**Document passage:**
....
In the past you might have a problem with a ticket being stolen, but with e-tickets this wouldn’t be an issue if you had ID. Also, most tickets are non-transferable, so you couldn’t sell it.
If you are truly stranded, and there is nobody to send you money, the US Embassy will loan an American citizen the cost of a ticket to the nearest port of entry.
I know an American who got an airplane ticket home about 20 years ago from the U.S. Consulate … but they kept his passport until the debt was repaid.
If you’re referring to my friend Johnny, his passport wasn’t stolen in hospital – it was taken as a prank by his English mate while Johnny was sleeping drunk in the airport departure lounge, missing his flight.
I would expect it would be through one of the Nigerian immigration offices. Don’t know how seriously Nigeria would take in deporting an American back home for overstaying their visitors visa. But it may be worth a shot.
X-Rays, diagnosis, meds, two nights in the ward, and all my food at Koh Samui Hospital totaled $65 US in 1995. I paid in cash. I walked out of the hospital with my travel bag, grabbed a pick-up cab at the end of the driveway, went to the beach and picked the nicest looking hotel I could find. The night with food cost about $80 IIRC. That was 3x-4x the money I’d spent on lodging before I got sick with pneumonia.
....
**Description of the task:** Copy the comments about being stranded abroad, from "If you are truly" up to and including "debt was repaid.".

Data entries
....
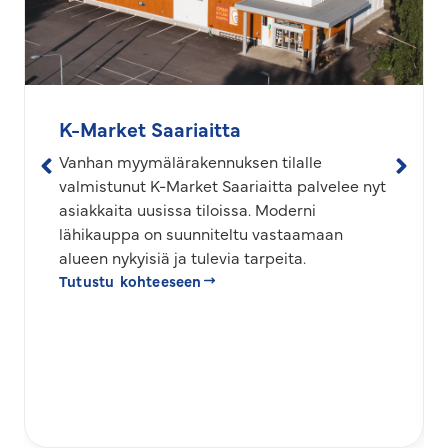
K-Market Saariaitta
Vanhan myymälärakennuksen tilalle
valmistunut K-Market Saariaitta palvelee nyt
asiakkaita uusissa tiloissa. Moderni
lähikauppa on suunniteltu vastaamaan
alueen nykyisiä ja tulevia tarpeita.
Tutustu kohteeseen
....
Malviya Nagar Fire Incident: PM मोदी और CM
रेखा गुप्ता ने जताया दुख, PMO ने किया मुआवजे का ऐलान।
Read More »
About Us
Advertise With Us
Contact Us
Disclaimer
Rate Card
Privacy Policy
....
**The answer:**
If you are truly stranded, and there is nobody to send you money, the US Embassy will loan an American citizen the cost of a ticket to the nearest port of entry.
I know an American who got an airplane ticket home about 20 years ago from the U.S. Consulate … but they kept his passport until the debt was repaid.